A Question of Focus?

WTE facility in Vienna

On April 7, the New York Academy of Sciences hosted a panel discussion called “Trash Talk: Options for Converting Our Solid Waste to Energy.” Nickolas Themelis of the Earth Engineering Center at Columbia University spoke about the many benefits of waste-to-energy, or WTE technologies. David Demme, with a company called SAIC Energy, Environment & Infrastructure, described a project to build an anaerobic digestion plant in the Bronx at Hunts Point, home to one of the world’s largest wholesale food markets.  Mark Paisley, a chemical engineer from Taylor Biomass Energy, discussed biomass gasification.

All of these use garbage as a source of energy, but in very different ways. In WTE, garbage is burned to generate heat, electricity, or combustion fuels like methane or ethanol. By contrast, anaerobic digestion (AD) creates energy by breaking down organic materials in a process that’s akin to composting, except that it works in the absence of oxygen. Biomass gasification uses garbage (or, as Paisley calls it, “residue”) to create a fuel called “syngas” (for synthetic gas) by breaking carbon-based materials into carbon monoxide and hydrogen.

There is not space here to fully explain the complexities of these technologies (the speakers’ presentation will be available on the NYAS web archive). Each of these systems is sophisticated, controversial, and — as a waste disposal solution — each creates fewer greenhouse gasses and is less damaging to the environment than landfilling.

But here’s the thing.

The US Environmental Protection Agency estimates that the nation creates approximately 10 billion — yes, that’s billion with a B — tons of waste annually. It measures municipal solid waste (recycling included) at 243 million tons. But waste, in any form, is tough to tally: according to BioCycle magazine’s most recent count of municipal solid waste (MSW) tonnages, the number is closer to 390 million tons. Regardless of which numbers are correct, MSW makes up a tiny fraction of the larger picture.

While it’s essential to figure out more efficient, less toxic, less harmful ways to dispose of our household garbage, it’s even more important to figure out how to create less of it in the first place. And that concern is secondary to a still more important concern: how to focus public and political attention on the vast quantities of industrial, agricultural, mining, hazardous, and electronic wastes that are largely unseen, unacknowledged, and far too lightly regulated but that are generated in quantities that far outweigh even the most liberal estimates of MSW totals.

So I have a question about the NYAS “Trash Talk” discussion.

While we’re figuring out how to make relatively clean energy from trash, shouldn’t we also always simultaneously be trying to figure out how to overcome political resistance to deeper scrutiny of all those other, larger waste forms?

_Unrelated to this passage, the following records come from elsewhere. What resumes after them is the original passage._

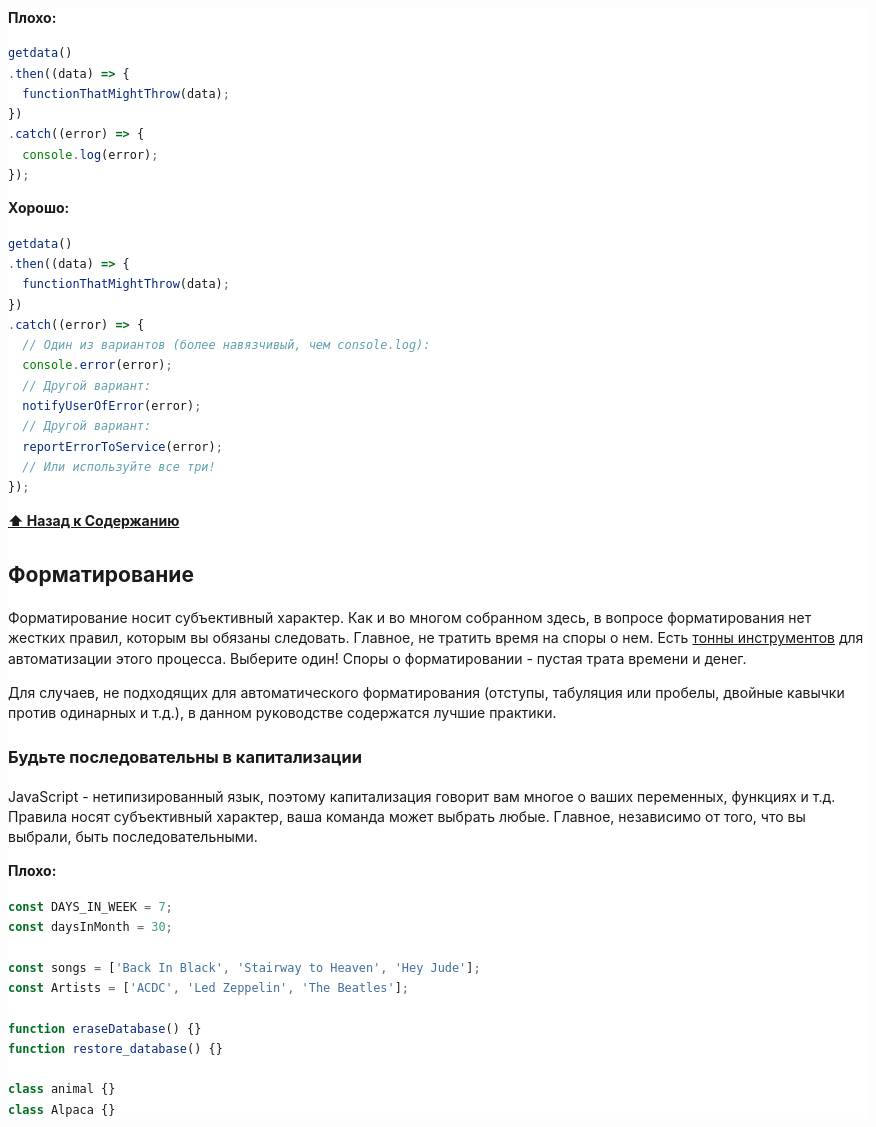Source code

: **Плохо:**
```javascript
getdata()
.then((data) => {
  functionThatMightThrow(data);
})
.catch((error) => {
  console.log(error);
});
```

**Хорошо:**
```javascript
getdata()
.then((data) => {
  functionThatMightThrow(data);
})
.catch((error) => {
  // Один из вариантов (более навязчивый, чем console.log):
  console.error(error);
  // Другой вариант:
  notifyUserOfError(error);
  // Другой вариант:
  reportErrorToService(error);
  // Или используйте все три!
});
```

**[⬆ Назад к Содержанию](https://github.com/maksugr/clean-code-javascript#Содержание)**

## **Форматирование**
Форматирование носит субъективный характер. Как и во многом собранном здесь, в вопросе форматирования нет жестких правил, которым вы обязаны следовать. Главное, не тратить время на споры о нем. Есть [тонны инструментов](http://standardjs.com/rules.html) для автоматизации этого процесса. Выберите один! Споры о форматировании - пустая трата времени и денег.

Для случаев, не подходящих для автоматического форматирования (отступы, табуляция или пробелы, двойные кавычки против одинарных и т.д.), в данном руководстве содержатся лучшие практики.

### Будьте последовательны в капитализации
JavaScript - нетипизированный язык, поэтому капитализация говорит вам многое о ваших переменных, функциях и т.д. Правила носят субъективный характер, ваша команда может выбрать любые. Главное, независимо от того, что вы выбрали, быть последовательными.

**Плохо:**
```javascript
const DAYS_IN_WEEK = 7;
const daysInMonth = 30;

const songs = ['Back In Black', 'Stairway to Heaven', 'Hey Jude'];
const Artists = ['ACDC', 'Led Zeppelin', 'The Beatles'];

function eraseDatabase() {}
function restore_database() {}

class animal {}
class Alpaca {}
```
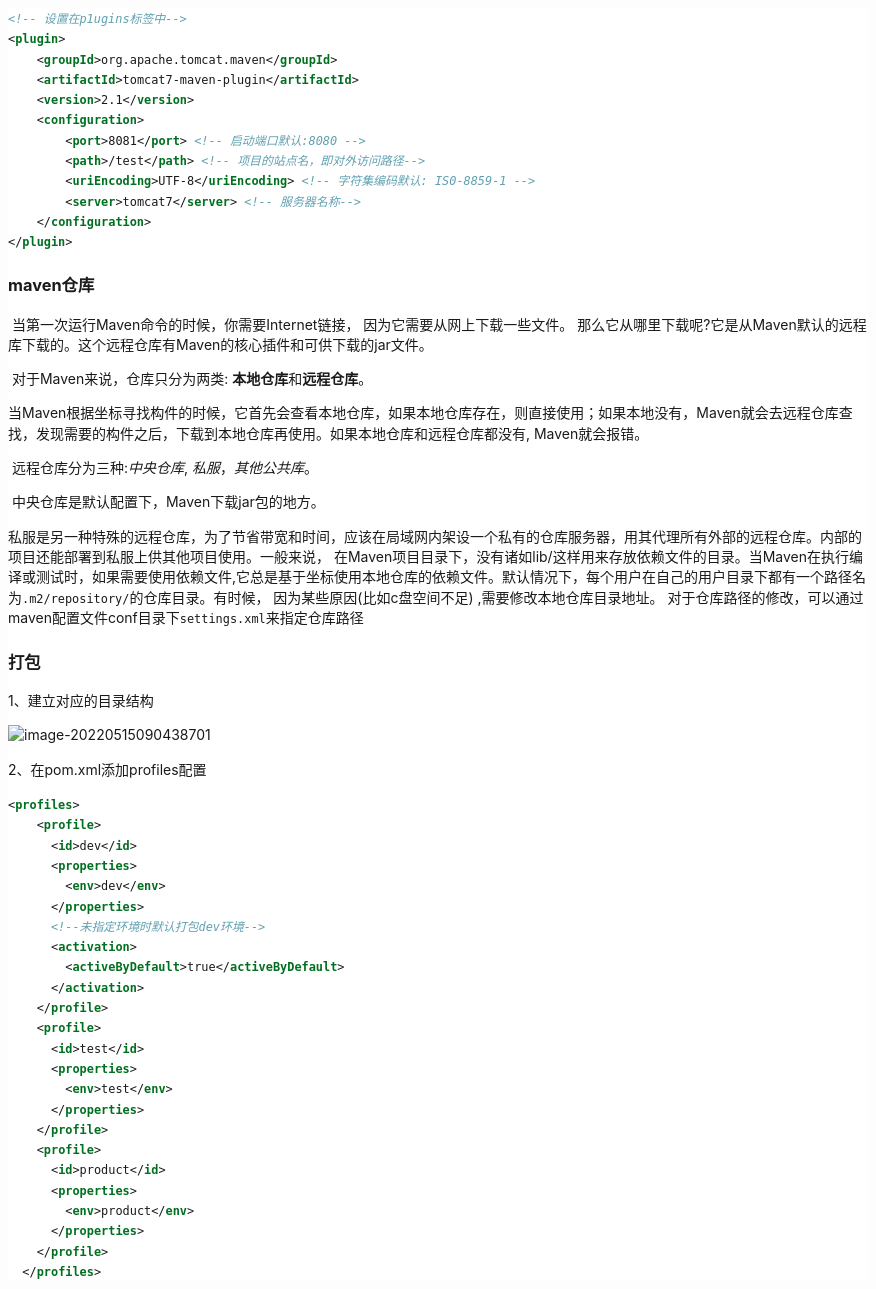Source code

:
 ```xml
<!-- 设置在p1ugins标签中-->
<plugin>
	<groupId>org.apache.tomcat.maven</groupId>
	<artifactId>tomcat7-maven-plugin</artifactId>
	<version>2.1</version>
	<configuration>
		<port>8081</port> <!-- 启动端口默认:8080 -->
		<path>/test</path> <!-- 项目的站点名，即对外访问路径-->
		<uriEncoding>UTF-8</uriEncoding> <!-- 字符集编码默认: IS0-8859-1 -->
		<server>tomcat7</server> <!-- 服务器名称-->
	</configuration>
</plugin>
```

### maven仓库

​		当第一次运行Maven命令的时候，你需要Internet链接， 因为它需要从网上下载一些文件。 那么它从哪里下载呢?它是从Maven默认的远程库下载的。这个远程仓库有Maven的核心插件和可供下载的jar文件。

​		对于Maven来说，仓库只分为两类: **本地仓库**和**远程仓库**。

​		当Maven根据坐标寻找构件的时候，它首先会查看本地仓库，如果本地仓库存在，则直接使用；如果本地没有，Maven就会去远程仓库查找，发现需要的构件之后，下载到本地仓库再使用。如果本地仓库和远程仓库都没有, Maven就会报错。

​		远程仓库分为三种:*中央仓库*, *私服*，*其他公共库*。

​		中央仓库是默认配置下，Maven下载jar包的地方。

​		私服是另一种特殊的远程仓库，为了节省带宽和时间，应该在局域网内架设一个私有的仓库服务器，用其代理所有外部的远程仓库。内部的项目还能部署到私服上供其他项目使用。
​		一般来说， 在Maven项目目录下，没有诸如lib/这样用来存放依赖文件的目录。当Maven在执行编译或测试时，如果需要使用依赖文件,它总是基于坐标使用本地仓库的依赖文件。
​		默认情况下，每个用户在自己的用户目录下都有一个路径名为`.m2/repository/`的仓库目录。有时候， 因为某些原因(比如c盘空间不足) ,需要修改本地仓库目录地址。
​		对于仓库路径的修改，可以通过maven配置文件conf目录下`settings.xml`来指定仓库路径

### 打包

1、建立对应的目录结构

![image-20220515090438701](D:\typora_mds\2022！\Resources\maven打包目结构.png)

2、在pom.xml添加profiles配置

```xml
<profiles>
    <profile>
      <id>dev</id>
      <properties>
        <env>dev</env>
      </properties>
      <!--未指定环境时默认打包dev环境-->
      <activation>
        <activeByDefault>true</activeByDefault>
      </activation>
    </profile>
    <profile>
      <id>test</id>
      <properties>
        <env>test</env>
      </properties>
    </profile>
    <profile>
      <id>product</id>
      <properties>
        <env>product</env>
      </properties>
    </profile>
  </profiles>
```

2 thoughts on “A Question of Focus?

  1. While all of these new and innovative processes have their own merit, the facilities such as biomass gasification or anerobic digestion if built will handle a small quantity of waste. In addition, the politics of siting and permitting similar facilities is time consuming. The public at large is not receptive to any waste facilities in their neighborhood. A City the size of New York would have to site a great number of these facilities to handle all of the City’s waste. It should be noted that the last waste transfer station that was put in operation in New York City took eight years to complete the permit process.

    • Interesting points; thanks for your comment! Problems of scale, as a sociologist colleague of mine points out, are essential but often overlooked concerns when trying to address these issues.